Caring for an axolotl can be a challenge even when you are sure it’s happy and healthy, but if you have a sick axolotl on your hands, you might be really concerned.
Axolotls can develop health conditions even when they are kept in a good environment, and it will be up to you to deal with any issues that occur; the more quickly you can do so, the faster your axolotl should recover.
Being aware of the health of your tank inhabitants is crucial, because it’s easy for a disease to spread quickly, and often, this is a sign that something is wrong within your tank.
You should always be monitoring the conditions of your tank, checking the water parameters, watching the behavior of the inhabitants, and noting any changes.
This sort of vigilance ensures that you will quickly detect problems that need to be addressed, increasing the chances of solving them before any major damage is done.
It can be very difficult to deal with a sick axolotl; these creatures are quite alien, and knowing what to do and how to solve health issues can be challenging at the best of times. If you are staring in despair at your poorly amphibian and wondering what to do, you are not alone.
What Are The Signs Of A Sick Axolotl?
Axolotls can get sick in many different ways, so there are a lot of symptoms that you may see; any abnormal behavior is a sign that you should be checking whether your axolotl is sick.
Some common symptoms include: loss of appetite, curled tail, curled gills, gill deterioration, gulping air from the surface a lot, frantic swimming, floating upside down, and loss of color.
You might also see fungal infections, or bright red skin if the ammonia in your tank gets too high – which is extremely dangerous and painful for your axolotl.
Many of the above symptoms will be caused by stress and poor water quality, so it’s crucial to keep an eye on these things and check for contamination, unusual water parameters, and incompatibility with tank inhabitants.
If you think your axolotl is stressed, consider also providing more hiding spots for it, and check whether it is being bothered by something else in the tank.
Your axolotl may also get skin infections that can result in patches of color appearing on the skin, such as the “red leg” bacteria (Aeromonas hydrophila), which causes inflammation around the tops of the axolotl’s legs.
You may see your axolotl scratching at the inflammation, which is a good sign that it is uncomfortable.
Any noticeable patches of color on your axolotl’s skin are an indication that there is a bacterial or fungal infection, as it should be a uniform color (often pale pink, but this depends on the type).

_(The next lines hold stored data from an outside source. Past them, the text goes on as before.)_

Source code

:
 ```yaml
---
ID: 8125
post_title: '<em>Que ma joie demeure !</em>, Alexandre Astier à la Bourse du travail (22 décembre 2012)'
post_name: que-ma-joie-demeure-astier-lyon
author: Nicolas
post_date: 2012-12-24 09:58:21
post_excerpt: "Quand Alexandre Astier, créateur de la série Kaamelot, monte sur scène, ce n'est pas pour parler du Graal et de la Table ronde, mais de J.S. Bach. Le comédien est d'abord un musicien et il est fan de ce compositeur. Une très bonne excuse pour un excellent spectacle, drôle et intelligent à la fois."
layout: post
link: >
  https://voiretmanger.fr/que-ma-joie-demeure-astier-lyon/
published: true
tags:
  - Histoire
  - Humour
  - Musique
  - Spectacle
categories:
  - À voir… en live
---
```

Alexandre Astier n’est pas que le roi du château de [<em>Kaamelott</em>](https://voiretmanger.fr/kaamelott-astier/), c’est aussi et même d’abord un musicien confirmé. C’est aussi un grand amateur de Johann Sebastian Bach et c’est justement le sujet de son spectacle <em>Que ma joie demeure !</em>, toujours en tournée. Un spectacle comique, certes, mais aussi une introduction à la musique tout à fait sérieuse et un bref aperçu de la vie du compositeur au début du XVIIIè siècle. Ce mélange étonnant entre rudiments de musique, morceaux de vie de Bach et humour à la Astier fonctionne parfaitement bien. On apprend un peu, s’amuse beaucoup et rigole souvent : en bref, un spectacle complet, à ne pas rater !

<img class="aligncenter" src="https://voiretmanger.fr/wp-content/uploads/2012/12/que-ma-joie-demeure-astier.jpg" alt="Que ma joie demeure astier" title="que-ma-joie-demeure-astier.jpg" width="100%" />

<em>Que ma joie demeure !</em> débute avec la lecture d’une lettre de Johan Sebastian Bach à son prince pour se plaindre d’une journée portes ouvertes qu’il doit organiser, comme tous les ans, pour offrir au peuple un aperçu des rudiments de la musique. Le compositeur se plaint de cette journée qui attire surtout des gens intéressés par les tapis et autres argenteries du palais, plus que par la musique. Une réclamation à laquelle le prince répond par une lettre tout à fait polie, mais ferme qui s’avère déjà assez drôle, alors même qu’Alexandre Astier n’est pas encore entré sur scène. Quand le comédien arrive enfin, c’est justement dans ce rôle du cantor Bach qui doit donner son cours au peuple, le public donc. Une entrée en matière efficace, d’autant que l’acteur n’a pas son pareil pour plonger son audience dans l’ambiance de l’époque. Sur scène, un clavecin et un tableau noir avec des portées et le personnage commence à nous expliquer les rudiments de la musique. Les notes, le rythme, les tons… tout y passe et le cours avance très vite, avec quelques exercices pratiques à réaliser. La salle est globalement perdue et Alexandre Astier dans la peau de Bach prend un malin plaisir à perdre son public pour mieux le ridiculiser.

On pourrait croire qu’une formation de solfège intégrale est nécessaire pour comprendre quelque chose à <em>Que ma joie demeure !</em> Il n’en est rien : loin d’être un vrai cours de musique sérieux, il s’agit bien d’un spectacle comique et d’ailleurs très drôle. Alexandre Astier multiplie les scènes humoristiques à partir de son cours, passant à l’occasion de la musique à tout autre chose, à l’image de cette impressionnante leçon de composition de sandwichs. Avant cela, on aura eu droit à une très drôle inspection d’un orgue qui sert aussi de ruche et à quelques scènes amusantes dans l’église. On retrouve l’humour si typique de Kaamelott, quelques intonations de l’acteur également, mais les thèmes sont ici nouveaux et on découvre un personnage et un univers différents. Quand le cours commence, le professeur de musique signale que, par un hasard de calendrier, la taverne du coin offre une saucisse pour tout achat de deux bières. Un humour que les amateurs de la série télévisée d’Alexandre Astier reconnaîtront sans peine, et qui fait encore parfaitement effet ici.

How To Care For A Sick Axolotl!
Caring for a sick axolotl can be a challenge because you need to know what’s wrong with it in order to fix it – so start by assessing what its symptoms are, and how serious they seem.
In general, most symptoms can be explained by the tank conditions being unsuitable for the axolotl; it will suffer if the ammonia levels are raised, and if the nitrates and nitrite levels are too high, its gills will start to deteriorate.
Often, you will need to start doing regular water changes to bring down these three levels and restore balance to the tank.
If your axolotl has a fungal or bacterial infection, you may need to research the specific issue, but often, you can do things like adding Indian Almond Leaves to the tank (these have antibacterial, antifungal, anti-inflammatory, and antioxidant properties), or using an aquarium salt to dose the tank and kill the fungus.
Use three tablespoons of aquarium salt for every five gallons in the tank, and maintain this ratio until the fungus is gone. In more serious cases, you may need to get a broad spectrum treatment and add it to your tank, following the packet instructions.
If your axolotl is showing signs of chemical burns due to ammonia buildup (bright red, inflamed skin all over), you should remove it to a clean aquarium.
Add dechlorinated water at the right temperature, and keep your axolotl cool. Change its water regularly and don’t put it back until healed.
How Can I Prevent My Axolotl From Getting Sick In The Future?
The best way to keep your axolotl healthy is to ensure its environment is right for it, and this means monitoring your water conditions and quickly correcting any issues that you see.
Maintaining the proper temperature and keeping the tank clean should reduce the risk of fungal and bacterial infections and ensure the axolotl stays healthy.
You should also always check that any tank mates your axolotl will be sharing with are compatible, and not causing undue stress or injuries.
Because axolotls have poor eyesight, make sure there are no sharp objects in the tank that it could cut itself on, as this will leave it more vulnerable to infections.
Most axolotls are fairly resilient and do not get diseases easily, so as long as you are watching the water parameters and performing regular cleaning, your axolotl should stay healthy most of the time.
It’s recommended that you do a 25 percent water change once per week to keep the levels of nitrites, nitrates, and ammonia down and ensure that your pet stays healthy; you want these to measure close to zero at all times.
A sick axolotl will be miserable and may exhibit unusual behavior, such as frantic swimming, floating upside down, and loss of appetite. If you think your axolotl is sick, you should immediately check the water quality and look for any imbalances that might be causing the issue, and you should also check that the water is clean. In serious situations, you may need to put your axolotl in a separate container in the fridge while it recovers (read up on how to do this safely first), but sometimes treatment with Indian Almond Leaves and aquarium salt will be sufficient.